Bouwbesluit Online 2012


Artikel 3.3.

Het doel van dit artikel is de geluidhinder te beperken in verblijfsgebieden en verblijfsruimten van geluidsgevoelige gebruiksfuncties die liggen in zones rond binnenlandse luchtvaartterreinen welke op grond van de Luchtvaartwet zijn vastgesteld.

Met de wijziging die is gepubliceerd in Stb. 2006, 257 is de tekst aangepast aan de wijziging van de Wet luchtvaart (Stb. 2002, 374). Kern van die wijziging is dat de inrichting en het gebruik van de luchthaven Schiphol onder de Wet luchtvaart valt en niet onder de Luchtvaartwet. Voor de omgeving van Schiphol zijn kaarten ontwikkeld met een zonering door middel van geluidscontouren.
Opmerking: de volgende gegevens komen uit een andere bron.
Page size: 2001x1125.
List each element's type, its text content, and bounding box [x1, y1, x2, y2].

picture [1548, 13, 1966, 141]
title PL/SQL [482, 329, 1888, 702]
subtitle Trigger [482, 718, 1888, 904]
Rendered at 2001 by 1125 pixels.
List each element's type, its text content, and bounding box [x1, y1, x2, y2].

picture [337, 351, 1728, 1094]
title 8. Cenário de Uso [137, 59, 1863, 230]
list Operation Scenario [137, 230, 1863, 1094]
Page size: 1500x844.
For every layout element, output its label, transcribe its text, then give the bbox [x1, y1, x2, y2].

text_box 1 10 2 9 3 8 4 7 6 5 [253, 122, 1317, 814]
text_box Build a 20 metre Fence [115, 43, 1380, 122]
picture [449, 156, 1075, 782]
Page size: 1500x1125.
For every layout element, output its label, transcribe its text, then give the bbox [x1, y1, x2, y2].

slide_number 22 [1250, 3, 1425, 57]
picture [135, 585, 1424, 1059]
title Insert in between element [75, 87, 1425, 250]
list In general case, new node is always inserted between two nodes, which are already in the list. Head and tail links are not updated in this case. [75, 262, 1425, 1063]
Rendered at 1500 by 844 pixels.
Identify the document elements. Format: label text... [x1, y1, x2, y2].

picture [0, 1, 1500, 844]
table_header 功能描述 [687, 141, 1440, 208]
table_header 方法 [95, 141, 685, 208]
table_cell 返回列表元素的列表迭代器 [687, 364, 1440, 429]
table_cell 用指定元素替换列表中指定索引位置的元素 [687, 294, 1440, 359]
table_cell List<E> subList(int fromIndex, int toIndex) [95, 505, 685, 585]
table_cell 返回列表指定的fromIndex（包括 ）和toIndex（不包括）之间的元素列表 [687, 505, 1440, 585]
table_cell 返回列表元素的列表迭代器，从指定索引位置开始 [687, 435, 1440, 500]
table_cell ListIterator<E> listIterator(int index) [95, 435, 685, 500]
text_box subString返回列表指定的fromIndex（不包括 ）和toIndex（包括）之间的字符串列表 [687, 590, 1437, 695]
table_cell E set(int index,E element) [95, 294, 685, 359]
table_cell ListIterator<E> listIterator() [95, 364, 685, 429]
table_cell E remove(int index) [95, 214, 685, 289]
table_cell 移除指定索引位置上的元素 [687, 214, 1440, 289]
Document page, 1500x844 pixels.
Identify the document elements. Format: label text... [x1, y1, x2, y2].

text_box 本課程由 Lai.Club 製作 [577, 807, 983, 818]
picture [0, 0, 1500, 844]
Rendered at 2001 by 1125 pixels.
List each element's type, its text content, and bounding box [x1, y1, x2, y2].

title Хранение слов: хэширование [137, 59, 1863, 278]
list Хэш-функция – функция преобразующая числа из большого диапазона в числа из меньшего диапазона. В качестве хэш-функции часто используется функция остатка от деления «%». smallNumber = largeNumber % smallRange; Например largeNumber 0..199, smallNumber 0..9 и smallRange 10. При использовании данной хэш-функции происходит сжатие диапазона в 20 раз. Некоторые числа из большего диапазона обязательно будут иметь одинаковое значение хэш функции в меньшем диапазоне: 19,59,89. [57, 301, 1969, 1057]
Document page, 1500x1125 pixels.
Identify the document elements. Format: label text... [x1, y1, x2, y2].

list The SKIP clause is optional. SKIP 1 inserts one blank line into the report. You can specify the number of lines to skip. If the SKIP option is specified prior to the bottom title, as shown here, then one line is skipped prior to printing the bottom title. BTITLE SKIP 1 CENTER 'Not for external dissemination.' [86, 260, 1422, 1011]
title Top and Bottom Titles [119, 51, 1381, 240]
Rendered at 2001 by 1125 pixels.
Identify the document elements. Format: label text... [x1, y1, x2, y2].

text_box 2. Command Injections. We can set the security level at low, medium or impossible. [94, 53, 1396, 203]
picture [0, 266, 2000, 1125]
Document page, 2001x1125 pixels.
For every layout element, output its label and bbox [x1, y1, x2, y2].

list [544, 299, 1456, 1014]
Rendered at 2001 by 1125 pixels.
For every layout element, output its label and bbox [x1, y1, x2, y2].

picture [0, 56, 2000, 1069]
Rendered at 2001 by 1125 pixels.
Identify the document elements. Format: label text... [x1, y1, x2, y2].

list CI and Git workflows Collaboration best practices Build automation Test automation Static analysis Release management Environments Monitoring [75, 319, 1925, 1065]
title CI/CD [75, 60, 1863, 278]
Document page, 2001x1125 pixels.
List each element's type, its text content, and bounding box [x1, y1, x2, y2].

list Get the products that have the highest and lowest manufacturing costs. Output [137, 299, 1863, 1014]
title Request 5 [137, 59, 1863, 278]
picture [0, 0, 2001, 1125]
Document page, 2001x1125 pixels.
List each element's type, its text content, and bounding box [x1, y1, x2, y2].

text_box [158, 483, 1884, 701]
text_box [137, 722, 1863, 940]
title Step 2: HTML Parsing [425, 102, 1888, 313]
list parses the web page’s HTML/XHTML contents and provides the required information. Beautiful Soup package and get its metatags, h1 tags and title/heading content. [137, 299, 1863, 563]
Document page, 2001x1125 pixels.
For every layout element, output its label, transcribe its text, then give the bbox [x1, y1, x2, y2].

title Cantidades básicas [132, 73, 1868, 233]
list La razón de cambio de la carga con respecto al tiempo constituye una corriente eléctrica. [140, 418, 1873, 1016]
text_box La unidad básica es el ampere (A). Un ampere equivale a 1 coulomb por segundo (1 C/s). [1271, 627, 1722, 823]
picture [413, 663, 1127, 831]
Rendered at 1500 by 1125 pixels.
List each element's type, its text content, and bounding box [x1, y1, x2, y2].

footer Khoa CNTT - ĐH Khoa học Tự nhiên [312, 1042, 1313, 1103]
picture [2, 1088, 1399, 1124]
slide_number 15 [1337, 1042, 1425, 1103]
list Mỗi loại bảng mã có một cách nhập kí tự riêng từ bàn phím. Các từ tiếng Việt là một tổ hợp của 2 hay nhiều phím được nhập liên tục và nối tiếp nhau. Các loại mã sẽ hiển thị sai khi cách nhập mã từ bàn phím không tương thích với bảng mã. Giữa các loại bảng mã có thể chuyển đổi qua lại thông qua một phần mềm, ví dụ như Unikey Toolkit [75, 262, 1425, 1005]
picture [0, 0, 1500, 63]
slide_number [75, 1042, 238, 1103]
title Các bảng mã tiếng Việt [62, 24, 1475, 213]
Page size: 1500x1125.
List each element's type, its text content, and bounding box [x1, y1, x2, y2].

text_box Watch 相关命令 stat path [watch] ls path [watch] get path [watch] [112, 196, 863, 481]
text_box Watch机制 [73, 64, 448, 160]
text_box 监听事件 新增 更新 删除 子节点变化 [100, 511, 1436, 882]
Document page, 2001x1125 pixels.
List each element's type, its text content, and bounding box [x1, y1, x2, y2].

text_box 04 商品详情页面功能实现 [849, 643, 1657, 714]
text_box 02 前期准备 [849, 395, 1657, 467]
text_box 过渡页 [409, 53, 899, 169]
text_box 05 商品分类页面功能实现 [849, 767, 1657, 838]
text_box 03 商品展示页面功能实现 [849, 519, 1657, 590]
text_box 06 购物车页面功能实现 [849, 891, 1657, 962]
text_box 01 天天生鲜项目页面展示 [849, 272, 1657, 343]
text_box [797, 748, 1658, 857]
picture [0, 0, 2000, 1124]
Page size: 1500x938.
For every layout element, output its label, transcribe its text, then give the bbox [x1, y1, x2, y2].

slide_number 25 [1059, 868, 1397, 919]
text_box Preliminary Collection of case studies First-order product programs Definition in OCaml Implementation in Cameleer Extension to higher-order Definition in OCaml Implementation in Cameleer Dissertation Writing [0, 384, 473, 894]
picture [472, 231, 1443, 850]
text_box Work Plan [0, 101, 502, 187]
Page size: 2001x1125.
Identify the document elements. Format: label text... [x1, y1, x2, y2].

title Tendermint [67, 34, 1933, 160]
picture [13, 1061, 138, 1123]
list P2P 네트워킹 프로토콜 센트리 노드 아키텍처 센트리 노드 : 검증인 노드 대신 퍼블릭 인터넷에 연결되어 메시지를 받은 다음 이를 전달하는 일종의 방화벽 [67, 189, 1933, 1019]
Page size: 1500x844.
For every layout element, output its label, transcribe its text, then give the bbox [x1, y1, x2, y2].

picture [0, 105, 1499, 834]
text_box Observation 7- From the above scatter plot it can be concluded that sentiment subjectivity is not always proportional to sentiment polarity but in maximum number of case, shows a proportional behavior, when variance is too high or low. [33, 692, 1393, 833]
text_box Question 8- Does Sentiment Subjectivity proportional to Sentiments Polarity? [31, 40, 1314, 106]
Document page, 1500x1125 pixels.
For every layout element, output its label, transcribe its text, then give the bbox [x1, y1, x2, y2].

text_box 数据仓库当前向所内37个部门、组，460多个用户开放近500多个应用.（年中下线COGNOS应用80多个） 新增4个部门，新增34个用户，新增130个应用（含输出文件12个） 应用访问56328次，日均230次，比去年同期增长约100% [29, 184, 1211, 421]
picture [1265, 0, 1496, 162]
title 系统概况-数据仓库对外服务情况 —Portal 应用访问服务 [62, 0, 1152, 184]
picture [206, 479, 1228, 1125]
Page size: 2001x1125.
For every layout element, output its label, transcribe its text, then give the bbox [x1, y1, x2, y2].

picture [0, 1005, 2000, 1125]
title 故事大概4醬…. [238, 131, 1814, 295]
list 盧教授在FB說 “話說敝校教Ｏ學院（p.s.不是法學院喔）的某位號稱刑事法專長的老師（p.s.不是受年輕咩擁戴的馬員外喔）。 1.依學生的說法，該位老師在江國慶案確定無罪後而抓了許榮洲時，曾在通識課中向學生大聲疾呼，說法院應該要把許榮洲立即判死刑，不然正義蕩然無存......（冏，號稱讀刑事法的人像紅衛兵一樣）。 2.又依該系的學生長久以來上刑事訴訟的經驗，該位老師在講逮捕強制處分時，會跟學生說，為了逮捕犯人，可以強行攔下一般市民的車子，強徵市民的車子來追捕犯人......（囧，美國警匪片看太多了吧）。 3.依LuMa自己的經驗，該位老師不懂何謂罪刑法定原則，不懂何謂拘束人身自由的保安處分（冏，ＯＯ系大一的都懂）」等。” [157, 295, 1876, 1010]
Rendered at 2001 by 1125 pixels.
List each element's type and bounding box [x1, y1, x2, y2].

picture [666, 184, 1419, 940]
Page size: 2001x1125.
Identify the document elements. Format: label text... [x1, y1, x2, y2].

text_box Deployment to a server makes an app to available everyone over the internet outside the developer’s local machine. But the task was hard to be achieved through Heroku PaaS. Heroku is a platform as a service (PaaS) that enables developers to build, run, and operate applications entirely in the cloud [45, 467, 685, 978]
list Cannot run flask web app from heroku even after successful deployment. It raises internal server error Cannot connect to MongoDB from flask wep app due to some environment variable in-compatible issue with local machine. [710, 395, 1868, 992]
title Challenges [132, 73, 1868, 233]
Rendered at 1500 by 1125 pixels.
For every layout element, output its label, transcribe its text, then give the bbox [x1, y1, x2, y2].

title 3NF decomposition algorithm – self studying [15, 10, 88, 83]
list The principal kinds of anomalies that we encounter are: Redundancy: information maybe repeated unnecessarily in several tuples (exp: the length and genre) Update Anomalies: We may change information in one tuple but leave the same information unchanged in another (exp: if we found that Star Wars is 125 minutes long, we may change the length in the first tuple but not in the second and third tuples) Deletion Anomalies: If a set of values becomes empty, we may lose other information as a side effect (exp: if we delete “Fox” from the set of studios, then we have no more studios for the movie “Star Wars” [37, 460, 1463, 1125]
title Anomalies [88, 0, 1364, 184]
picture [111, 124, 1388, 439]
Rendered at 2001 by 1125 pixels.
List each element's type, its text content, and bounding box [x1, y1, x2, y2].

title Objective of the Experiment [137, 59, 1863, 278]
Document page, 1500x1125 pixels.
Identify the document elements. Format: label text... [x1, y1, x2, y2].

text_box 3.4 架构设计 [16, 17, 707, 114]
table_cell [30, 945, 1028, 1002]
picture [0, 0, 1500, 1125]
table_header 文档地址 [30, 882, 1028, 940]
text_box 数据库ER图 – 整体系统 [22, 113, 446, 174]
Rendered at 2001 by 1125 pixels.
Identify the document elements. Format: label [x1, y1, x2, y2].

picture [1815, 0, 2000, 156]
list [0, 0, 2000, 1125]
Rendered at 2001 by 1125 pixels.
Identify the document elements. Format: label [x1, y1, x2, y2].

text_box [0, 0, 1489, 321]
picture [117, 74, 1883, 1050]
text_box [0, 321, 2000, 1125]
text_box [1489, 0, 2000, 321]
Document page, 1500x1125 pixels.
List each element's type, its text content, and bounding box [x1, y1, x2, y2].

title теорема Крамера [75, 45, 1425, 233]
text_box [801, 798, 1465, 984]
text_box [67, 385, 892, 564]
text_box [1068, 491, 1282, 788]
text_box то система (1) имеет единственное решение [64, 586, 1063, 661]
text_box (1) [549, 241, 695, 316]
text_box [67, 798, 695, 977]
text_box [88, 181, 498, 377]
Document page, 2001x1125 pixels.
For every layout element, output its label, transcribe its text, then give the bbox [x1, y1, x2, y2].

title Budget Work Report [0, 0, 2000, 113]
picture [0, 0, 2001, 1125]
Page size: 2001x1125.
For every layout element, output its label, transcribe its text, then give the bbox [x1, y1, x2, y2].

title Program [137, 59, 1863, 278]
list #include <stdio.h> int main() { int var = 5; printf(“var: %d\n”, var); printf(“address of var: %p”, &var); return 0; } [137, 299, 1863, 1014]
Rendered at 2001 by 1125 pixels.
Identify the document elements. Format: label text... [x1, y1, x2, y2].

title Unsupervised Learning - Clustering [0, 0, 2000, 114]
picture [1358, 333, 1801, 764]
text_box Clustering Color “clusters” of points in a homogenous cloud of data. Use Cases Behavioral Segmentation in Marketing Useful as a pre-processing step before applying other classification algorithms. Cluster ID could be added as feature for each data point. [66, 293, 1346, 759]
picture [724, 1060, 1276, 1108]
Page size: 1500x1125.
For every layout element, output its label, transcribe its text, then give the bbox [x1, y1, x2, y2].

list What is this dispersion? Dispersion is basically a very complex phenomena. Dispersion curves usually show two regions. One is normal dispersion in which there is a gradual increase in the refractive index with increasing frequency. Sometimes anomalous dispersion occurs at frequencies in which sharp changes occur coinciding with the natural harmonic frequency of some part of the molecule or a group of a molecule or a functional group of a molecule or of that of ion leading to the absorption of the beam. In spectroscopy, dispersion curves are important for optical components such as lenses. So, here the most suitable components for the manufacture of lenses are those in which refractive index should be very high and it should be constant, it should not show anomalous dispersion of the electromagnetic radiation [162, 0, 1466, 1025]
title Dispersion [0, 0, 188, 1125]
Deze moeten in acht worden genomen bij de bepaling van de karakteristieke geluidwering van nieuw te bouwen bijzonder geluidsgevoelige gebouwen. Alhoewel de Regeling geluidwerende voorzieningen 1997 (RGV ’97) is ontwikkeld voor de na-isolatie van bestaande bijzonder geluidsgevoelige gebouwen, biedt de Wet luchtvaart de mogelijkheid om deze regeling ook voor nieuw te bouwen bijzonder geluidsgevoelige gebouwen toe te passen. Daartoe bevat de RGV ’97 de betreffende geluidskaarten rondom de luchthaven Schiphol. Voor alle andere luchthavens blijft de Luchtvaartwet van kracht.

De maximaal toelaatbare geluidsbelasting van de gevels van bedoelde gebruiksfuncties is uitgedrukt in zogenaamde Kosteneenheden (Ke). In het Besluit geluidsbelasting grote luchtvaartterreinen is onder meer bepaald dat er maatregelen moeten worden getroffen aan geluidsgevoelige gebruiksfuncties die worden gebouwd op plaatsen waar de geluidsbelasting hoger is dan 35 Ke. Het doel van deze maatregelen is een aanvaardbaar geluidsniveau te verzekeren binnen verblijfsgebieden en verblijfsruimten (geluidsgevoelige ruimten).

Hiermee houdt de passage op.